Mandaric, he said, presided over "two billion US dollars companies - we're not talking about a skint member (of the public)".

Redknapp said he raised the Monaco account once because "I didn't want to embarrass him basically that he had made a loss, a bad investment".

He added: "Once I walked out of that bank, I went to the beach.
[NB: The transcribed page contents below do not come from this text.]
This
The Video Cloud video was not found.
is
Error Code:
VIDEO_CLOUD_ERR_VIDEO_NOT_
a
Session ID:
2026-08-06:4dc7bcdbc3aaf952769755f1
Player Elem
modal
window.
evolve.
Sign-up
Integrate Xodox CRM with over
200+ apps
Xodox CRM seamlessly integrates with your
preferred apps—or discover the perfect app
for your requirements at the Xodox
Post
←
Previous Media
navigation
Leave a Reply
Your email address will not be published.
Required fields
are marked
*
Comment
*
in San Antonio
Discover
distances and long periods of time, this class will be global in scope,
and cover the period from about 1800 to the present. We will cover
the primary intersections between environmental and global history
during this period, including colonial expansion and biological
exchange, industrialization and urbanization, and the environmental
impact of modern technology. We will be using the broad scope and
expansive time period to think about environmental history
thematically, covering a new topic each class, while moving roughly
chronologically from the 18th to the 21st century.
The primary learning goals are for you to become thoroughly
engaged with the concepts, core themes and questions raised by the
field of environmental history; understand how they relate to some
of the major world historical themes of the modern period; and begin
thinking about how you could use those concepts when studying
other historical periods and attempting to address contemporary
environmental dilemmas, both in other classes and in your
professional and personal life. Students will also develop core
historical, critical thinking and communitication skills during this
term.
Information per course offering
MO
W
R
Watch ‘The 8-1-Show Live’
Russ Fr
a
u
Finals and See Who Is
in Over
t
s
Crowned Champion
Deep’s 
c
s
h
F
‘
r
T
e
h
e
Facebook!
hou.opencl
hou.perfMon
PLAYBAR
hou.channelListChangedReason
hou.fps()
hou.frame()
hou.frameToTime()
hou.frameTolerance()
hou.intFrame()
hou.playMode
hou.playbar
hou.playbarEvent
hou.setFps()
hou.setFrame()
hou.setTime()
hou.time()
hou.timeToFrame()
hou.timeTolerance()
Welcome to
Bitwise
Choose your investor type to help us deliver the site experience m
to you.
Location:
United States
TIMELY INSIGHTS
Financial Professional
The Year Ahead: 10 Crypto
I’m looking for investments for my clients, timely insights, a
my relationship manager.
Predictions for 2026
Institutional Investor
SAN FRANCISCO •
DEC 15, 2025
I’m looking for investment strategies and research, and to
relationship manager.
I couldn't even tell you where that bank was."

Redknapp has told the court he was focused on "marking David Beckham" as he signed off a six-figure bank transfer between Monaco and Mandaric's US account in 2003.
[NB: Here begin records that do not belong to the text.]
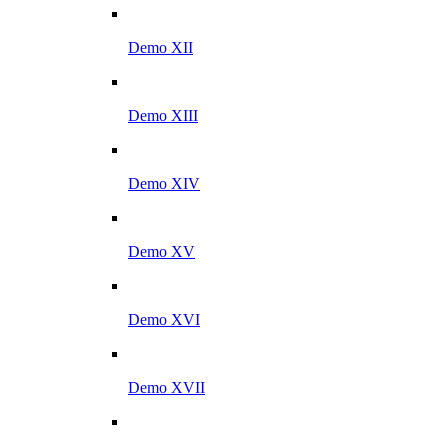
Demo XII
Demo XIII
Demo XIV
Demo XV
Demo XVI
Demo XVII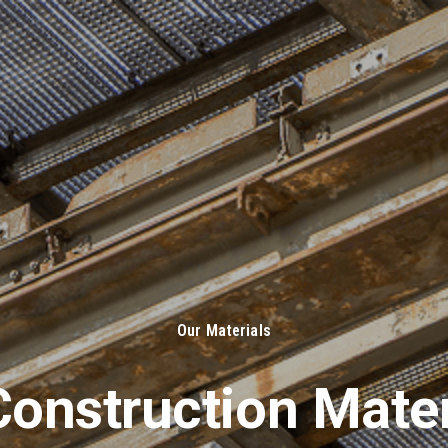
About Us
Solut
Our Materials
onstruction Mater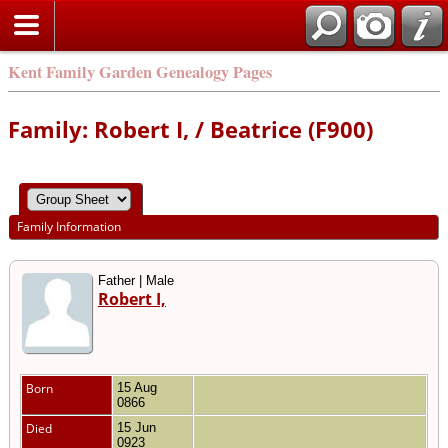
Kent Family Garden Genealogy Pages
Family: Robert I, / Beatrice (F900)
Family Information
Father | Male
Robert I,
Born
15 Aug
0866
Died
15 Jun
0923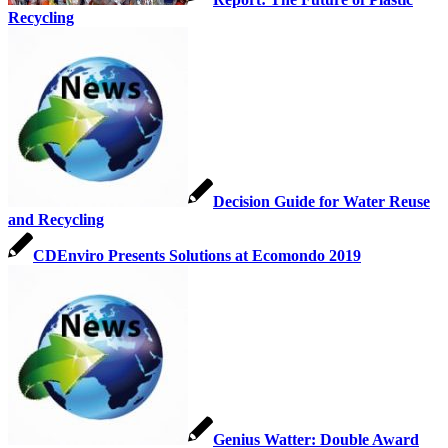
Recycling
Decision Guide for Water Reuse
and Recycling
CDEnviro Presents Solutions at Ecomondo 2019
Genius Watter: Double Award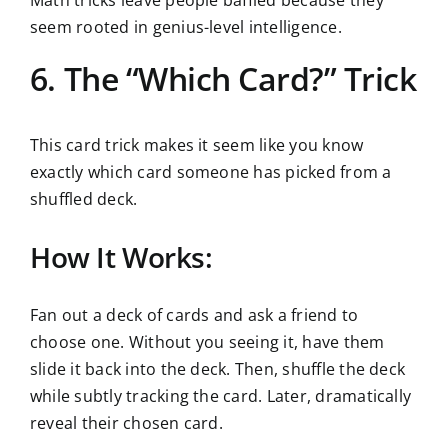
Math tricks leave people baffled because they
seem rooted in genius-level intelligence.
6. The “Which Card?” Trick
This card trick makes it seem like you know
exactly which card someone has picked from a
shuffled deck.
How It Works:
Fan out a deck of cards and ask a friend to
choose one. Without you seeing it, have them
slide it back into the deck. Then, shuffle the deck
while subtly tracking the card. Later, dramatically
reveal their chosen card.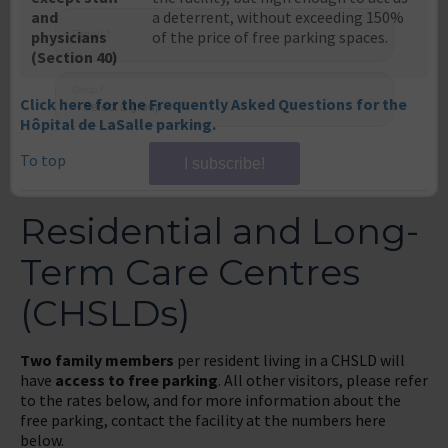
and
a deterrent, without exceeding 150%
physicians
of the price of free parking spaces.
Email
*
(Section 40)
Click here for the Frequently Asked Questions for the
Group
*
Hôpital de LaSalle parking.
To top
I subscribe!
Residential and Long-
Term Care Centres
(CHSLDs)
Two family members
per resident living in a CHSLD will
have
access to free parking
. All other visitors, please refer
to the rates below, and for more information about the
free parking, contact the facility at the numbers here
below.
Mr Black referred to a Portsmouth match against Manchester United as he told Redknapp: "You didn't mark him very well."

Redknapp replied: "It didn't work - I think he scored a hat-trick."
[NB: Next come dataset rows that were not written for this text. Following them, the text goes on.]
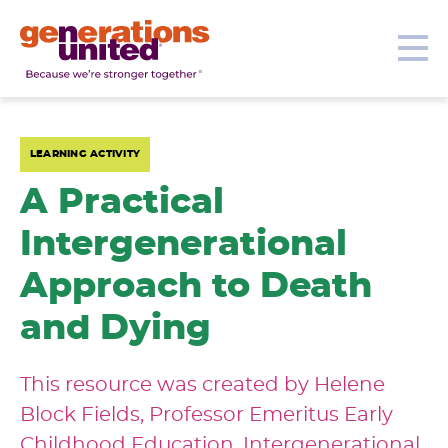
Our Topics
Get Involved
Donate
Me
Generations
United
LEARNING ACTIVITY
A Practical
Intergenerational
Approach to Death
and Dying
This resource was created by Helene
Block Fields, Professor Emeritus Early
Childhood Education, Intergenerational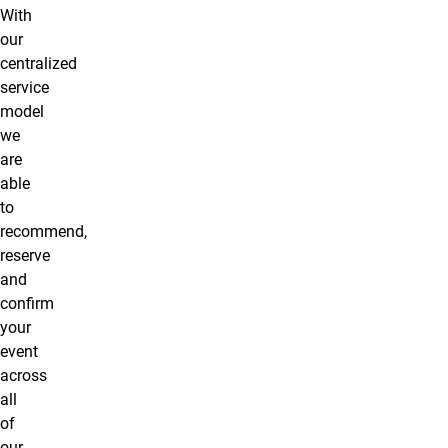
With
our
centralized
service
model
we
are
able
to
recommend,
reserve
and
confirm
your
event
across
all
of
our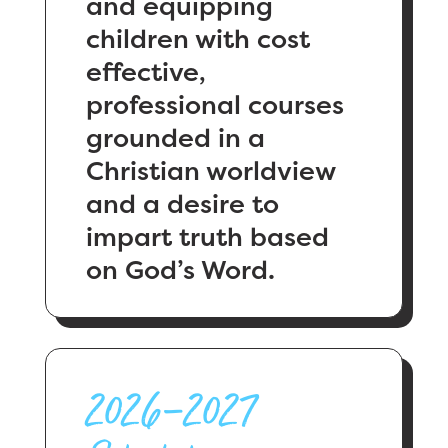
and equipping
children with cost
effective,
professional courses
grounded in a
Christian worldview
and a desire to
impart truth based
on God’s Word.
2026–2027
Redknapp said "it wasn't a loan" but he planned to repay Mandaric the money sent to his Monaco account.

His accountant had told Redknapp "Christmas has arrived" when finding out how much was in it, jurors heard.

Redknapp said: "It will be paid back, not while this case is going on, it doesn't look right.

"I will pay Mr Mandaric back once this case has finished, that's for sure."

Mandaric was said to have told Redknapp his investments were a disaster.

Redknapp said "if it had been my money, I might have cried but it wasn't my money".

Court documents wrongly listed that Redknapp once played for AC Milan.

As Mr Black read out his playing career, Redknapp smiled and said: "I didn't play for them."

The first charge of cheating the public revenue alleges that between April 1 2002 and November 28 2007 Mandaric paid 145,000 US dollars (£93,100) into the account.

The second charge for the same offence relates to a sum of 150,000 US dollars (£96,300) allegedly paid between May 1 2004 and November 28 2007.

Redknapp, who underwent minor heart surgery last year to unblock his arteries, is the most successful English manager in the modern game, having led Portsmouth to FA Cup success and Spurs to last season's Uefa Champions League quarter-finals.

Serbian Mandaric is now chairman of Sheffield Wednesday, having previously worked at Leicester City.

Redknapp told the court of his east London upbringing before returning to the dock.

He said "no one had it harder" as he denied Mr Black's claim that he was offering a "twisted" account.

Bob Wilson, the former Arsenal goalkeeper and television pundit, was called as a character witness after Redknapp returned to his seat alongside Mandaric.

He said Redknapp had supported a charity set up after Wilson's daughter died in 1998.

Redknapp was "very quick to understand what we do and why we do it", Wilson said.

John Kelsey-Fry QC closed the defence case by reading out a letter sent from an undisclosed witness.

The letter detailed how Redknapp invited a wheelchair-bound former Tottenham Hotspur player to come and watch a training session.

The letter said: "How considerate and kind is that? I would say it is confirmation he is a giver, not a taker."

The jury was sent home until tomorrow when the prosecution closing speech will take place.